I also looked into DIY options and came to the same conclusions about reliability and time spent fiddling with it.
We have mostly Apple devices, so I decided to just give Airplay 2 a shot. I bought a used Airport Express for our living room hi-fi system and a portable Libratone Zipp speaker to use elsewhere (it's in the kitchen right now). If the system continues to work as well as it has over the past week, I'll probably get a couple more Zipps. But because it has its own battery power, it's easy to just unplug and carry it to where I need it, so I don't think we'll need one for every room like we did for Sonos.
Edit: in other words what’s the trade-off between Sonos and Zips in this case?
I could replace all my old Sonos gear with the new versions to solve that problem, but that's a pretty expensive proposition. The Sonos One and Zipp aren't that different in price ($200 vs $190), but the Zipp really competes with the $400 Sonos Move portable. And the Sonos Port (connects Sonos directly to a traditional amp) is ridiculously priced at $450, although I suppose I could just use the Airport Express if I'm not going to use the Sonos software.

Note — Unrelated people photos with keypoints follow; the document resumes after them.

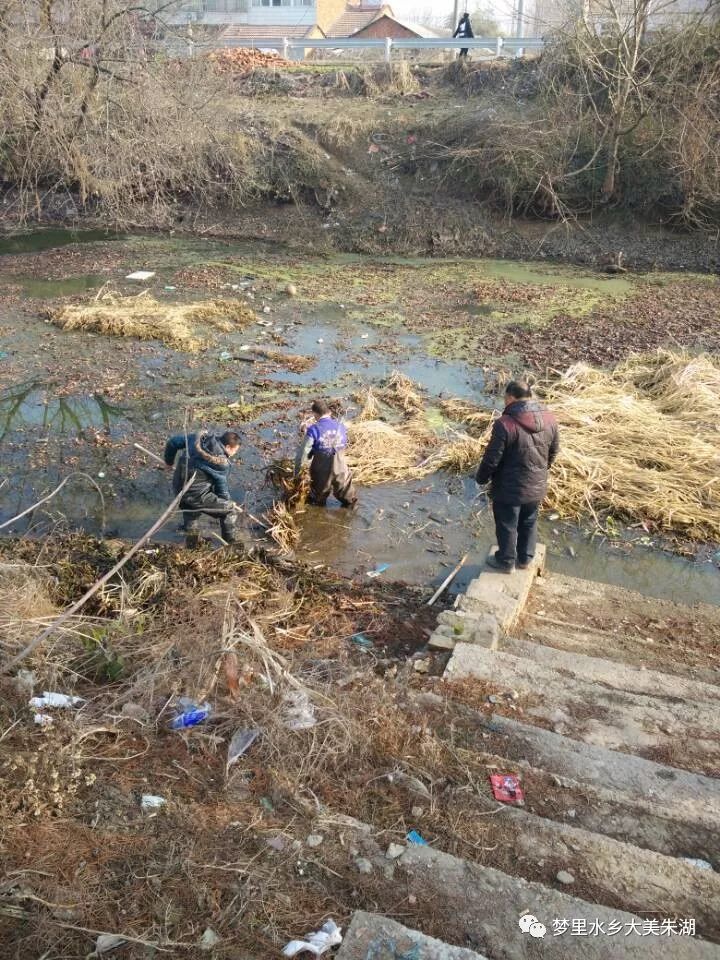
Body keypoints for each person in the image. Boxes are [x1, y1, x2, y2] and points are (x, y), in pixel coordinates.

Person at [475, 381, 559, 573]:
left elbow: (492, 459)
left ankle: (505, 562)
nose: (504, 402)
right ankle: (525, 560)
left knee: (507, 524)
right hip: (536, 486)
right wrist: (540, 472)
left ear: (511, 397)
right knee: (529, 520)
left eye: (505, 398)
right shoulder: (549, 419)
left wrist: (481, 478)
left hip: (509, 488)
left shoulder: (505, 424)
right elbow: (554, 451)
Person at [164, 429, 241, 547]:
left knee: (191, 509)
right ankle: (229, 543)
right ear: (228, 447)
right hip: (195, 495)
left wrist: (169, 462)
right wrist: (227, 502)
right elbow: (221, 488)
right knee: (230, 511)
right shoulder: (221, 463)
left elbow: (172, 443)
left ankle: (191, 539)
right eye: (235, 451)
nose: (233, 454)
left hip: (179, 486)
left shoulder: (197, 438)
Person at [295, 400, 358, 508]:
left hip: (321, 468)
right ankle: (350, 514)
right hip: (340, 465)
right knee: (348, 497)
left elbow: (303, 454)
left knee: (318, 499)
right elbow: (343, 444)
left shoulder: (313, 430)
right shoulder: (341, 426)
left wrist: (298, 474)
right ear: (328, 412)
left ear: (315, 414)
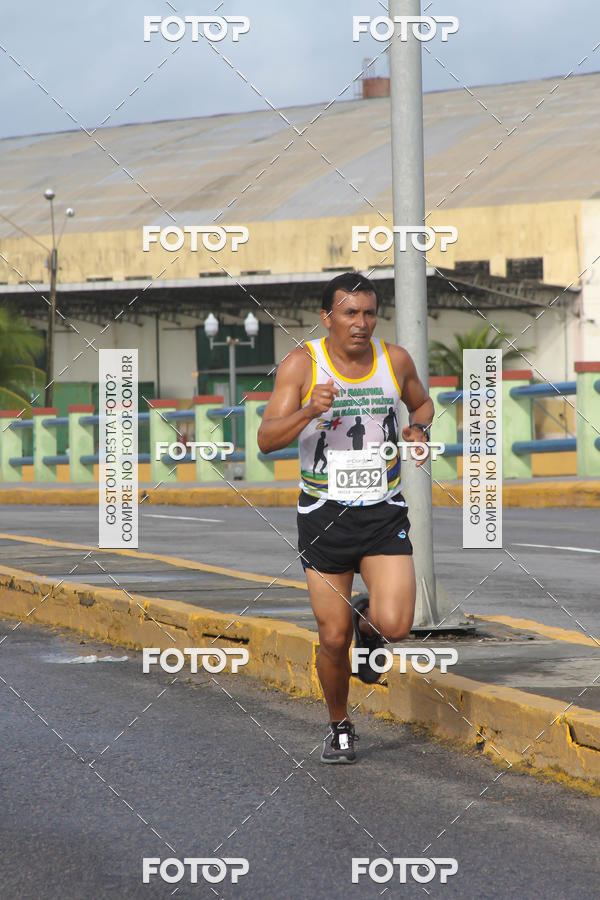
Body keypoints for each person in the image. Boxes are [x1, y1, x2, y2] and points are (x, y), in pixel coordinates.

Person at [257, 272, 433, 764]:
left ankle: (368, 621)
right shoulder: (302, 364)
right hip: (323, 514)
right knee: (333, 638)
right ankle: (339, 725)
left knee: (397, 625)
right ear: (327, 317)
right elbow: (267, 439)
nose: (361, 323)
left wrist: (417, 427)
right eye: (350, 313)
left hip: (382, 510)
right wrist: (309, 410)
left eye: (369, 313)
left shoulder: (393, 360)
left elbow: (421, 402)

The real reason, though, is that I don't want voice control and you can't get Sonos speakers that support Airplay 2 but don't have voice control. The Zipp also supports Bluetooth and line-in, so they're more flexible.

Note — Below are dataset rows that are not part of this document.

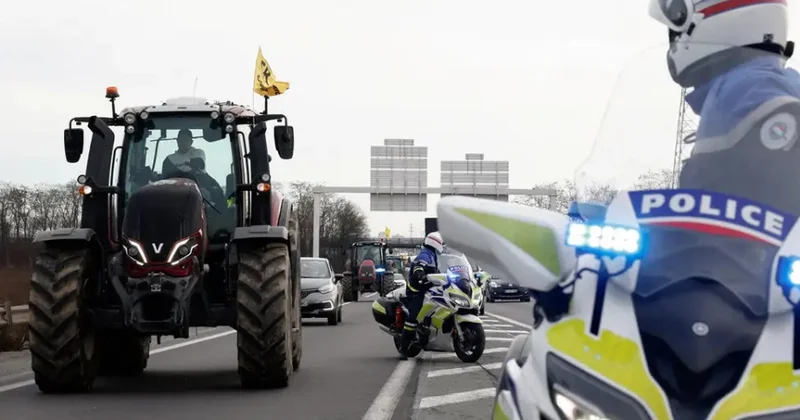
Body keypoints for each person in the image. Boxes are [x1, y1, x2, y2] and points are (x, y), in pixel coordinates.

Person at [648, 0, 799, 211]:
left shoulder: (748, 88)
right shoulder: (766, 82)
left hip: (747, 244)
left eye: (676, 32)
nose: (675, 42)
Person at [399, 231, 444, 360]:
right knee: (412, 320)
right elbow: (419, 266)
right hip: (416, 292)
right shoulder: (425, 254)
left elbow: (437, 272)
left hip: (427, 290)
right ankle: (404, 349)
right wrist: (420, 274)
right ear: (436, 244)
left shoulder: (433, 256)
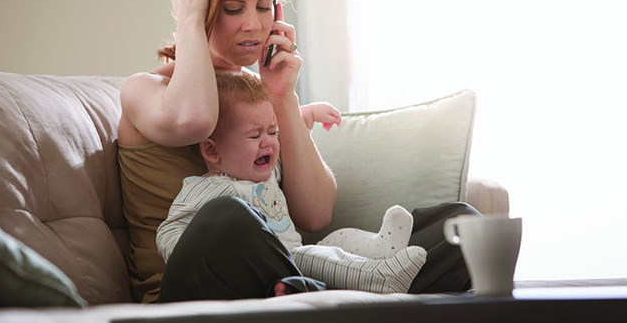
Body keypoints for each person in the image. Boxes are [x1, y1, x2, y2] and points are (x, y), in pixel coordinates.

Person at [117, 0, 478, 304]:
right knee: (226, 216)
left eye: (263, 6)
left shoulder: (260, 94)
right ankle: (326, 292)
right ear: (199, 3)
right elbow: (196, 120)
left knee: (461, 226)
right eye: (233, 8)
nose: (253, 25)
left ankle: (320, 295)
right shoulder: (144, 90)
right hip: (189, 287)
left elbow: (315, 215)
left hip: (280, 270)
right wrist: (188, 19)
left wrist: (281, 96)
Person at [156, 74, 426, 296]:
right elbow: (169, 230)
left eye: (272, 132)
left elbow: (294, 138)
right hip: (288, 260)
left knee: (336, 241)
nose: (269, 142)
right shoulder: (205, 188)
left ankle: (382, 250)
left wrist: (306, 115)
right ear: (212, 152)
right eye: (254, 135)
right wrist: (199, 248)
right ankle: (380, 279)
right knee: (308, 256)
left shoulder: (270, 170)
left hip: (301, 255)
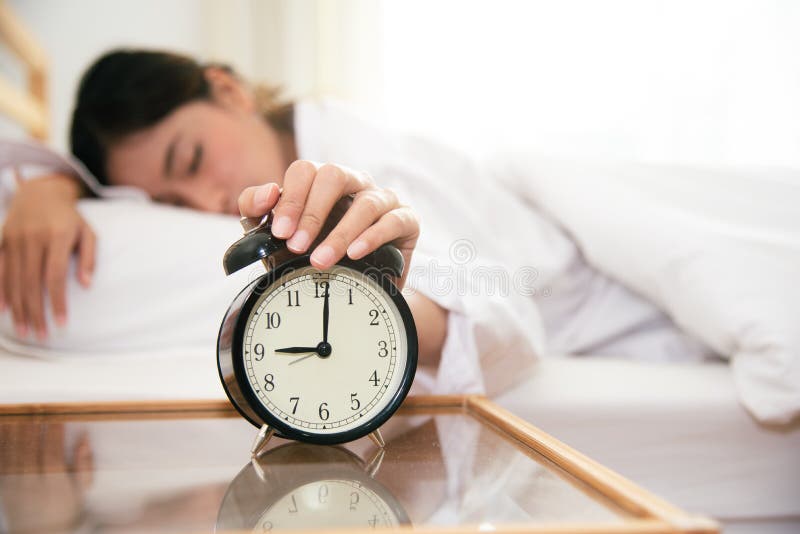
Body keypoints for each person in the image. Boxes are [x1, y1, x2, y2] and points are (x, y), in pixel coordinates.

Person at [0, 49, 710, 397]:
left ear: (228, 89)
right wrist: (47, 189)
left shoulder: (367, 156)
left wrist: (389, 293)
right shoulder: (283, 186)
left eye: (192, 158)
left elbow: (498, 311)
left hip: (639, 319)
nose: (208, 200)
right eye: (174, 206)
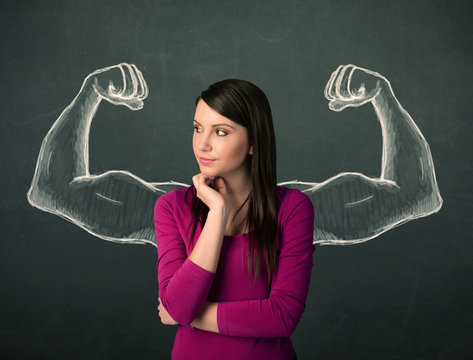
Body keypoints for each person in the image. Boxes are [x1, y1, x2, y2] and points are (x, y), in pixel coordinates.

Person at [154, 79, 314, 359]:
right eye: (197, 128)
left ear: (253, 142)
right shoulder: (171, 207)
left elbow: (283, 316)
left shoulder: (293, 208)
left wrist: (190, 316)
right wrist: (217, 214)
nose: (203, 144)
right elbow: (179, 307)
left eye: (221, 132)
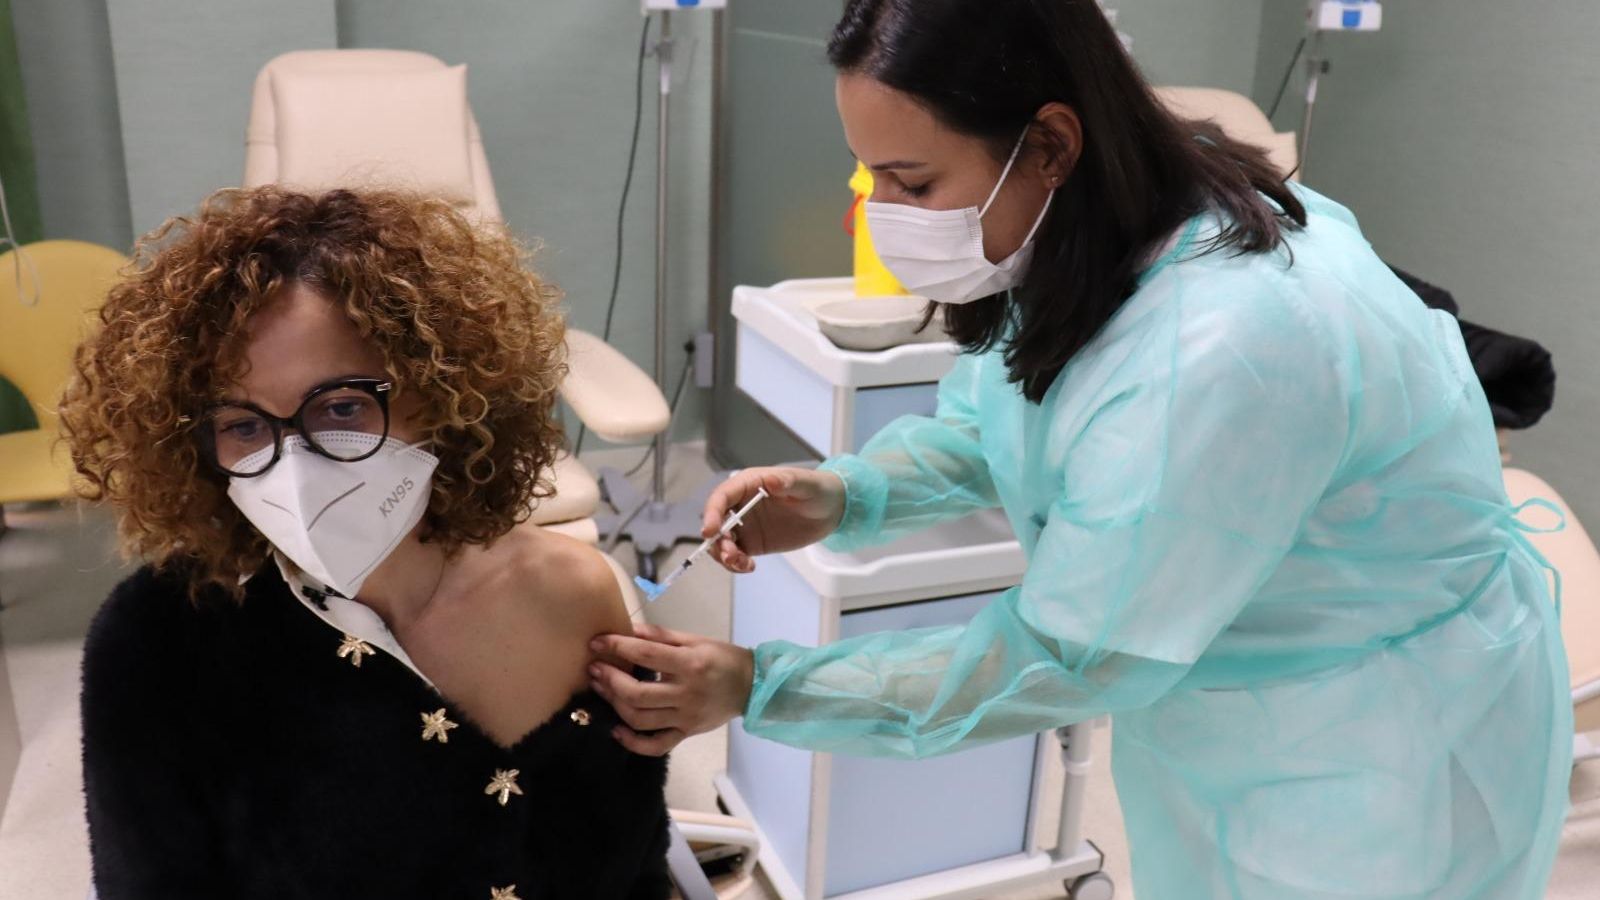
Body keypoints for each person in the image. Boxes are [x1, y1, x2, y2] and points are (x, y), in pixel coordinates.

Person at [587, 1, 1574, 897]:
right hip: (1241, 707)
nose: (878, 210)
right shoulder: (1098, 224)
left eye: (911, 180)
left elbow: (1070, 653)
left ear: (1050, 141)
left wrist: (764, 684)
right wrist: (846, 493)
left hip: (1375, 757)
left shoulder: (1224, 344)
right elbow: (1007, 417)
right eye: (870, 174)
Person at [63, 187, 671, 899]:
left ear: (444, 390)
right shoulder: (160, 641)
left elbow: (632, 864)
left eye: (342, 407)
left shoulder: (574, 593)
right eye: (244, 425)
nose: (294, 466)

Edit: forgot that the Sonos Move also support Bluetooth (but that's their only device that does).
We’ve got sync’d audio running in 4 different rooms at home and control via home assistant. Not as easy as Sonos I’m sure but I like that I can use whatever speakers I want.
Replacing alexa and ok google devices with open source ones was on the list. This looks great for the music - though I was mainly stuck for good voice control.
This is a cool step in the right direction though.
With networked audio, you'd want the speakers to stay on, idling until you want to push audio through them. Having to manually turn them on every time you want to use a speaker pretty much defeats the purpose.
But if it were so simple, I'm sure someone would have done it by now. There may also be weird licensing issues involved, like perhaps Dolby/DTS don't want to certify such a system, and so access to whatever you need to decode their signals isn't readily available.
Apparently Samsung phones can connect to two devices:
Here's another one:
I am a layman, though; I just sold the stuff and therefore had an understanding of what people expected to be possible.